- Fragment tekstu
%%

Wygląda na to, że lewica rusza do walki razem i osobno. Co chwilę ewentualni wyborcy są zniechęcani do niej różnymi „aktami strzelistymi”. Na przykład Grzegorz Napieralski, który odchodzi z SLD gdy ta go „ułaskawia”.
Oczywiście nie twierdzę, że nie istnieją racjonalne przyczyny sprzyjające porzucaniu SLD. Jak najbardziej istnieją. Dla mnie, jako dla bezpartyjnego nielewicowca nie są zbyt istotnie niezbyt lewicowe poczynania gospodarcze SLD u sterów władzy, natomiast zniechęca mnie ogromnie klejenie się do PiS części liderów tej partii i przez to wyraźne sugerowanie, że świeckość oraz równość nie są dla nich istotne.
Rozumiem doskonale, że można chcieć porzucić SLD. Ale dlaczego akurat w momencie, kiedy nadchodzi „ułaskawienie”? Jak widzą to wyborcy? Oczywiście jest to przykład skrajnego pieniactwa, szkodzący zarówno Napieralskiemu, jak i SLD, jak i lewicy jako takiej, bo gdy ktoś patrzy z zewnątrz, wrzuca często wszystkich do jednego worka.
Wyborca niezbyt często ma chęć i ochotę by wnikać w niuanse, doszukiwać się sedna sporów etc. Widzi tylko ostateczny efekt, który jest bardzo zniechęcający. Ale gdy jakiś ambitniejszy wyborca chce jednak wniknąć głębiej w tożsamość lewicowych ugrupowań, czeka go kolejny kubełek zimnej wody. Są nim lewicowe spory, czyli dzielenie skóry na niedźwiedziu władzy, gdy nawet nie posiada się cienia strzelby myśliwskiej (to tylko metafora, lubię zwierzęta).
Dziś o poranku powitały mnie na fejsie wpisy sympatyków Razem sekujących szanowanego przeze mnie działacza Zielonych. Był chyba za mało entuzjastyczny, zarzucono mu też, że czepia się tego, iż w razie współpracy Zieloni – Razem ekolodzy będą mieli słabe miejsca na listach.
Patrzę w inną stronę. Znajomy z SLD tłumaczy mi swój gniew na ludzi, w tym również na mnie. Otóż, jego zdaniem, SLD nie powinno być kojarzone z liderami. SLD to ludzie, to mnóstwo ludzi. Nie należy ich nazywać „ludźmi Millera”, czy „ludźmi Ogórek”. Lewica to ruch, to zjawisko, nie jest istotne, kto i dlaczego reprezentuje ją w sejmie. „Lewicowość jest w sercach”.

%%

- Ćwiczenia
[A] W jakim momencie według tekstu o polskiej lewicy Grzegorz Napieralski odchodzi z SLD?
[B] Kontynuuj tekst o polskiej lewicy, zaczynając od miejsca po jego ostatnim zdaniu.

- Zapisane wpisy
%%

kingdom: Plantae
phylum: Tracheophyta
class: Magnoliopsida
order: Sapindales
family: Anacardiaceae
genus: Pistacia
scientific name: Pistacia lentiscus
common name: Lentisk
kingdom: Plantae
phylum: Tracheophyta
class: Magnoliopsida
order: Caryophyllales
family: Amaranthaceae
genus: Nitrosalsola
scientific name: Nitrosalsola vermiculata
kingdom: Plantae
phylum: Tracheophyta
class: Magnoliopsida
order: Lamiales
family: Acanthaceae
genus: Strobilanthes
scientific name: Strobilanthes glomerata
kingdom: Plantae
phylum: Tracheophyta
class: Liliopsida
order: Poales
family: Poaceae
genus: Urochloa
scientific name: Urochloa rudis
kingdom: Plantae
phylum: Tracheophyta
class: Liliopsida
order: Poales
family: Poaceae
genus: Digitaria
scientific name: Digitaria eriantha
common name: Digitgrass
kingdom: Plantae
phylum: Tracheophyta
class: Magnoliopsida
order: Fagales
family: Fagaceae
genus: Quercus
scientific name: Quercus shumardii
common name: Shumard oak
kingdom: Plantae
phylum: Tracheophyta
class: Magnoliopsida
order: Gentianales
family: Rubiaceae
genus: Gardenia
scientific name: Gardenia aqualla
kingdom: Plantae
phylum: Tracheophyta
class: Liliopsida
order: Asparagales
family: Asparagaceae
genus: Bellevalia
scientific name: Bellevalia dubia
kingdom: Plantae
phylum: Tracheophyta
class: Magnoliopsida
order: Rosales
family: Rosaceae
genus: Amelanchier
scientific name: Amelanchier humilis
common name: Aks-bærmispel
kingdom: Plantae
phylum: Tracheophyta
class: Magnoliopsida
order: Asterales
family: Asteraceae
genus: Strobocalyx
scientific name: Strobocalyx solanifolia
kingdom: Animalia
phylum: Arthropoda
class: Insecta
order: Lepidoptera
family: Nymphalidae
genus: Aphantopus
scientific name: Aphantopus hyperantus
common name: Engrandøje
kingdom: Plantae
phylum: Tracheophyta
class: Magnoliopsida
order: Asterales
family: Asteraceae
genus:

%%

- Udzielone odpowiedzi
[A] Gdy SLD go „ułaskawia”.

[B]
No cóż, choć zdarza mi się czasem wypić trochę piwa, to jednak nigdy nie bywam pijany. Odpowiadam zatem. „SLD jest partią polityczną, więc jak rozumiesz ową „lewicowość w sercach, a nie w sejmie””.
Spoglądam więc dalej. Trwa nadal kłótnia pod artykułem prof. Hartmana, gdzie ów mocno nalegał na przyjęcie wyciągniętej ręki jednoczącej się lewicy przez Razem. Profesor jest hejtowany, ale i tak powinien się cieszyć, bo na przykład pod artykułem informującym o odejściu Napieralskiego z SLD pojawiły się komentarze (nieliczne zresztą) typu: „kim jest Napieralski?”, „kogo to obchodzi?”, „po co o tym piszecie”… Dla polityka ostry hejt jest jednak lepszy od zapomnienia.
Wielu działaczy lewicowych wierzy, iż po straszliwych rządach PiS przyjdzie czas lewicy. Że ludzie będą mieli dość i zaczną myśleć lewicowo. Z uwagi na tą nadzieję, niektórzy nawet wspierają PiS, co nazwałem w jednym z artykułów „strategią imbecyla”. Oczywiście wsparcie dla PiS wynika też niestety z tego, że niektórzy (mam nadzieję, że mniejszość!) lewicowcy są tak samo konserwatywni, nacjonalistyczni i klerykalni jak pisowcy. Mają też równie wielką co Macierewicz słabość dla teorii spiskowych, bo widoczna niestety wśród części lewicy atencja dla Putina w obecnych czasach wymaga równie wielkiej pracy nad sobą, co uwierzenie w zamach smoleński.
W komentarzach sympatyków i aktywistów Razem przeczytałem wręcz otwarte wyznanie, iż Razem nie chce się na siłę z nikim jednoczyć, bo tak naprawdę to czas budowy, a liczyć będą na jeszcze następne wybory.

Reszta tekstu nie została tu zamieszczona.